Kamis, 31 Oktober 2013

Optimislah! (Priskila Huwae)

   Waktu itu saya duduk di kelas 2 SMP, ketika mengetahui salah satu kerabat saya menderita kanker payudara. Beliau seorang wanita, yang sudah memasuki usia empat puluhan. Namun, beliau tidak menikah. Setiap kali berkunjung ke rumah beliau, saya selalu tidak berani lewat di depan kamarnya. Saudara-saudara saya yang lain yang sudah besar dan sudah melihat kondisi beliau mengatakan kanker payudara sangat mengerikan. Mereka mengatakan payudara beliau yang terkenena kanker sudah menjadi luka yang berbentuk seperti bunga mawar merah. Ketika itu tidak ada gambaran sama sekali di kepala saya tentang bagaimana kanker yang bisa menyebabkan luka seperti itu. Karena saya pernah bertemu dengan orang-orang yang menderita kanker yang lain, tetapi tidak sampai menunjukan luka di bagian fisik mereka. Beliau tidak bisa bertahan, dan akhirnya beliau meninggal karena penyakit tersebut ketika saya duduk di kelas 3 SMP.
     Sampai minggu lalu pun saya masih bingung mengapa kanker payudara terdengar sangat mengerikan bagi wanita. Mengapa mengangkat salah satu payudara menjadi sesuatu hal yang bisa menyebabkan stres. Saya sering menonton kesaksian wanita yang terkena kanker payudara, yang mengaku stres dan sedih ketika harus memutuskan mengangkat salah satu payudaranya yang terkena kanker. Namun, semua pertanyaan saya itu terjawab ketika menonton sebuah dokumentasi tentang rekonstruksi payudara seorang wanita yang dulunya terkena kanker payudara di kelas psikologi perempuan.
     Dalam film itu didokumetasikan proses rekonstruksi payudara seorang wanita. Wanita ini mengalami kanker payudara yang mengakibatkan payudara sebelah kanannya harus diangkat. Wanita ini ingin membuat kembali payudaranya yang telah diangkat tersebut. Saat pertama kali diperlihatkan dada bagian kanan wanita tersebut, yang seharusnya terdapat payudara, terlihat kosong. Kosong dan datar, tidak ada payudara di sana, puting pun tidak ada. Saat itu juga saya mengerti mengapa mengangkat payudara bisa menyebabkan stres atau bahkan kesedihan yang mendalam bagi seorang wanita. Ini seperti kehilangan organ yang sangat penting. Saat itu saya berbisik kepada teman disebelah saya “pantesan perempuan bisa stres kalau payudaranya diangkat.” Teman saya menjawab, “iya, bayangin aja payudara itu udah nemenin kamu bertahun-tahun, dan tiba-tiba harus hilang.”
 Dokter menawarkan dua bentuk operasi kepada wanita tersebut. Pertama, merekonstruksi payudara kanannya menggunakan silikon, atau bahan buatan. Kedua, merekonstruksi payudara kanannya menggunakan jaringan yang ada di tubuhnya sendiri. Dokter menjelaskan jaringan itu akan diambil dari perut wanita tersebut. Operasi ini menguntungkan karena selain berasal dari jaringannya sendiri, wanita ini juga bisa sekaligus mengecilkan bentuk perutnya yang sudah besar dan memiliki banyak lemak. Akhirnya wanita ini memutuskan untuk memiliki option yang kedua. Operasi pun dilakukan, dan berhasil dengan baik. Wanita ini akan kembali melakukan operasi untuk membuat bagian putingnya. Setelah operasi yang pertama selesai terlihat wanita ini bahagia dan lebih percaya diri.

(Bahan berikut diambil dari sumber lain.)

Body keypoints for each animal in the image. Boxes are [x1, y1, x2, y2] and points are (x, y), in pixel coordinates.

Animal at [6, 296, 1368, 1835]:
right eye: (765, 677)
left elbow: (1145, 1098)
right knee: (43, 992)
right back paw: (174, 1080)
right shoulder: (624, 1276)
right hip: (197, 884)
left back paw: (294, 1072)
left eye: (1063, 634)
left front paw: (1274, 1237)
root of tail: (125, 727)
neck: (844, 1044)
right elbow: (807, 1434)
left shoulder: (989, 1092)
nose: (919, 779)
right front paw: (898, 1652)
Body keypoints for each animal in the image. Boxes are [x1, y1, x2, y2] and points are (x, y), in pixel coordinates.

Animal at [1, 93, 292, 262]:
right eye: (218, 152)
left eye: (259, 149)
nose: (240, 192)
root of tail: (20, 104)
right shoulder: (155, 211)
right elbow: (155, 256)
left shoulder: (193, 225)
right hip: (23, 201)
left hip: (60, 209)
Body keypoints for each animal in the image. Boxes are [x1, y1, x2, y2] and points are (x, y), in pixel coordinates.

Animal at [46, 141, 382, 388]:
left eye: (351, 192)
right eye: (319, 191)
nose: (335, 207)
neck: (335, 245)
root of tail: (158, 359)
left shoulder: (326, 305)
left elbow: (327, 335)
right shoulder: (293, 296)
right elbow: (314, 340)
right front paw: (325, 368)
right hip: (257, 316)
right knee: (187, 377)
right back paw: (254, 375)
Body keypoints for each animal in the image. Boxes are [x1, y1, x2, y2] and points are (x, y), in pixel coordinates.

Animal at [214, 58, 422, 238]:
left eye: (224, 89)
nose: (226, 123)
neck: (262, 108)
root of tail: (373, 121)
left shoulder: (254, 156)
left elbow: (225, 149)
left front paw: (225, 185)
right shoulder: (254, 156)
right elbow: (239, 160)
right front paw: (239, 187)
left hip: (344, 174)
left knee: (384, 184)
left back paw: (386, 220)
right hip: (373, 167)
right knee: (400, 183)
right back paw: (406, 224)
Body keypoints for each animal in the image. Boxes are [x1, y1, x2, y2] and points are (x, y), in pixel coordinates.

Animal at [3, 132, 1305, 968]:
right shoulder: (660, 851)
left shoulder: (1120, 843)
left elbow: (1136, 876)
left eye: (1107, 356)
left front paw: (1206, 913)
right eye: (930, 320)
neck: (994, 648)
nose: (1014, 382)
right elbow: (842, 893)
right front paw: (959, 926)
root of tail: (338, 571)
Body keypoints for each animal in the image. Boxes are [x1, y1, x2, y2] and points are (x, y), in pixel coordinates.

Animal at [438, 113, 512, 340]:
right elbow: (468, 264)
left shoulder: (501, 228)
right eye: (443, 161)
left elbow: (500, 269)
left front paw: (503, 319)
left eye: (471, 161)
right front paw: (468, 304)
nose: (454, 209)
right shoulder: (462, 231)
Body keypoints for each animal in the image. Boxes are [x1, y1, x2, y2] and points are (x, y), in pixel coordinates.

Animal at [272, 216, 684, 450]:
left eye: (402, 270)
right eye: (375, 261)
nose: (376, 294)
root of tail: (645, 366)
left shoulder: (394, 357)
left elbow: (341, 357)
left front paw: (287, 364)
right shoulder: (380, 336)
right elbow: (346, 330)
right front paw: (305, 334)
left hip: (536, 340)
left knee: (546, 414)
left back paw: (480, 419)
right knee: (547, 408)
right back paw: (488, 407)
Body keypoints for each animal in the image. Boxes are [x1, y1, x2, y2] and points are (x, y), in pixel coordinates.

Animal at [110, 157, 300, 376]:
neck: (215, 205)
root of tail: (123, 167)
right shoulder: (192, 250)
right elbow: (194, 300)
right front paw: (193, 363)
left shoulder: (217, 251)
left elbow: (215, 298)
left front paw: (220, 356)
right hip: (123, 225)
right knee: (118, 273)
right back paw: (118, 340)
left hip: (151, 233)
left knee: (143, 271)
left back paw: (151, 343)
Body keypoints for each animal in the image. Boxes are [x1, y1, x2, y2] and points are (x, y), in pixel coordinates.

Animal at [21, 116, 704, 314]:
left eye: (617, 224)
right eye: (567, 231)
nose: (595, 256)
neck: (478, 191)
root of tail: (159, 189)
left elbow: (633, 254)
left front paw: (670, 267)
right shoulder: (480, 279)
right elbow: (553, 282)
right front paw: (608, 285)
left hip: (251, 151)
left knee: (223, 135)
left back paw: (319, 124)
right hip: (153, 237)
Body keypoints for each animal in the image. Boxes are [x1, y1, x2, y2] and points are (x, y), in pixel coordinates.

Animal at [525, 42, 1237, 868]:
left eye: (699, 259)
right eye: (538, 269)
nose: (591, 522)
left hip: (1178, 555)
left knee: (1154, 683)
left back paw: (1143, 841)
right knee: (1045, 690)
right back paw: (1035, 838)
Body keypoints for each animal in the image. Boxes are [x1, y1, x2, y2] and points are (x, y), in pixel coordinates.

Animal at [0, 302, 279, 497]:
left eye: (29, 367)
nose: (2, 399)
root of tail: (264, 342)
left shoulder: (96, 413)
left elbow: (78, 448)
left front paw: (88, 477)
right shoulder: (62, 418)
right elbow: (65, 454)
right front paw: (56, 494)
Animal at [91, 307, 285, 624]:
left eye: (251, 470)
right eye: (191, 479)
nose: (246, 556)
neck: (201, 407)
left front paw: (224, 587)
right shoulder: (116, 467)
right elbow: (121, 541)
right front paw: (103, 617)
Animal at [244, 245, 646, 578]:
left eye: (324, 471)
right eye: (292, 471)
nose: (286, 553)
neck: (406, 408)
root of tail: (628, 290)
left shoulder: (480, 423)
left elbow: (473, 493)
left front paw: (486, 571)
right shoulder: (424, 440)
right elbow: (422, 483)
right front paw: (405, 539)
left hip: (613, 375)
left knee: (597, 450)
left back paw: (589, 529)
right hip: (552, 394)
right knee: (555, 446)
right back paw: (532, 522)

     Banyak hal yang bisa saya ambil dari film yang saya tonton ini. Bagaimana sikap wanita yang menderita kanker ini tidak putus asa akan penyakitnya. Ia sudah melakukan banyak sekali operasi, dan usaha yang ia lakukan ini membuahkan hasil. Ia bisa sembuh dan mendapatkan payudara yang baru. Mungkin ini yang harus kita contoh saat kita mengalami masalah, apapun itu, sakit sekalipun. Kita harus optimis, dan percaya pasti ada jalan keluar dari masalah-masalah kita. Pesan lain yang saya dapat dari film ini adalah, pentingnya menjaga kesehatan. Jalanilah pola hidup yang sehat dan teratur. Seperti kata pepatah, “lebih baik mencegah dari pada mengobati.”